Legislation would smooth way for Puyallup Tribe and other Tribal governments to reclaim original land

For two decades, one of the most frustrating obstacles to tribes reclaiming certain stolen land was state law, specifically law that prevented environmental mitigation property from going through the fee-to-trust process.

It often worked this way: The state Department of Transportation would ask a tribe for right-of-way to complete a construction project. In exchange the state would transfer land to the tribe.

But there was a catch: If the land included environmental mitigation properties in the transfer, then by state law, the tribal government would have to waive sovereign immunity and agree not to place property into trust status.

The restriction could easily be a non-starter. It could be doubly insulting because environmental mitigation projects usually were there to protect fisheries that are crucial to tribes. More broadly, it represented a major obstacle to tribes getting back stolen land. Puyallup Tribal Chairman Bill Sterud recently gave testimony to House and Senate committees that put the history of lost land squarely on the table.

“Since the Treaty of the Medicine Creek, the Puyallup Tribe has seen almost a complete loss of its traditional reservation land base,” Chairman Sterud testified Feb. 7 before the Senate Transportation Committee. “Through various illegal transactions and mismanagement by the federal government, the Tribe lost about 99 percent of almost 18,000 acres set aside for the Puyallup Reservation.”

House Bill HB1934 and Senate Bill 5930 would lift the restriction. In a sign of how times have changed, the state Department of Transportation supports the legislation.

“The law as currently written was requested by WSDOT in 2002,” said Megan Cotton, the department’s tribal and federal relations director. “Since then, WSDOT has come to realize that the additional restrictions that only apply to the transfer of sites to Tribal governments are burdensome and act as a deterrent to Tribal participation in these agreements.  We are pleased to partner with the Puyallup Tribe to work towards making this a more fair and equitable law that is respectful of Tribal sovereignty.”

The legislation was prompted in large part by the SR167 corridor project, which will complete the highway that currently terminates in Puyallup. It would continue from there and build connections to I-5 and the Port of Tacoma. WSDOT and the Tribe negotiated an agreement that will give the state the access rights it needs for the highway work in exchange for transferring about 118 acres of land to the Tribe.

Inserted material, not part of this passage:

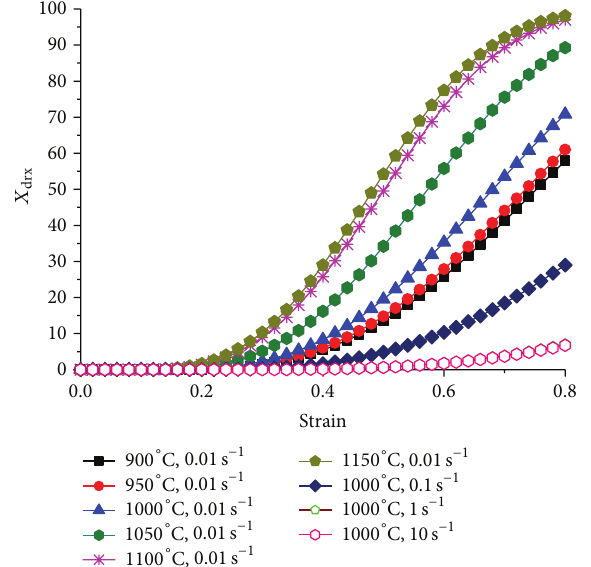
Figure 16: Volume fraction of DRX obtained at different tempera- tures and strain rates.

In terms of acreage, it will be one of the largest returns of land to the Tribe since the historic Land Claims Settlement Act. Much of the land, however, would be used for environmental mitigation to help restore salmon, protect waters and establish native plant life through the use of natural barriers near rechanneled streams.

That’s where the current law requiring the Tribe to waive sovereign immunity would kick in.

The bill moving through the Legislature would change all that, opening a faster avenue for tribes to reclaim their land and in a way that respects tribal sovereignty.

Chairman Bill Sterud testifies on Feb. 7 before a virtual meeting of the state Senate Transportation Committee about the importance of legislation that would lift a restriction on land transfers to tribes.